--- Start TASK INPUT ---
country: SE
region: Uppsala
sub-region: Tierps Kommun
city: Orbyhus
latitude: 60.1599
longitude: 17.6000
--- End TASK INPUT ---
--- Start TASK INPUT ---
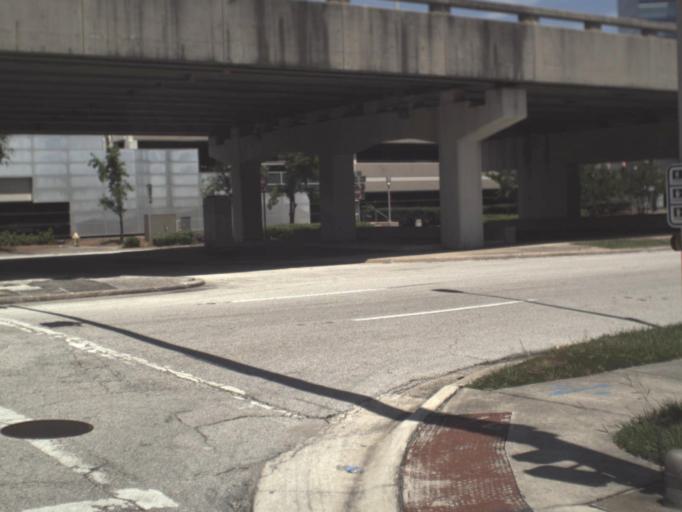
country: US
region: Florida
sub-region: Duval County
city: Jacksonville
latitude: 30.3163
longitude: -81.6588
--- End TASK INPUT ---
--- Start TASK INPUT ---
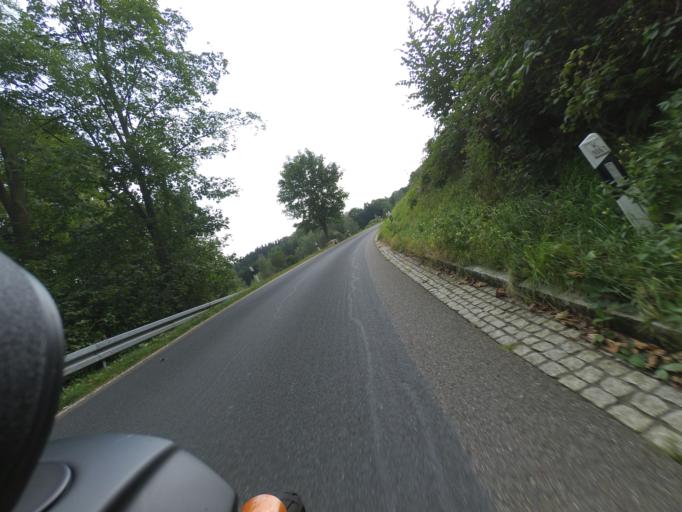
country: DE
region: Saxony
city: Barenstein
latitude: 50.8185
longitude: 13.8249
--- End TASK INPUT ---
WHAT IS REQUIRED: Pick out every line in the rows above that contains the string "region", and copy each one in full.

RESPONSE TO THE EXERCISE:
region: Uppsala
sub-region: Tierps Kommun
region: Florida
sub-region: Duval County
region: Saxony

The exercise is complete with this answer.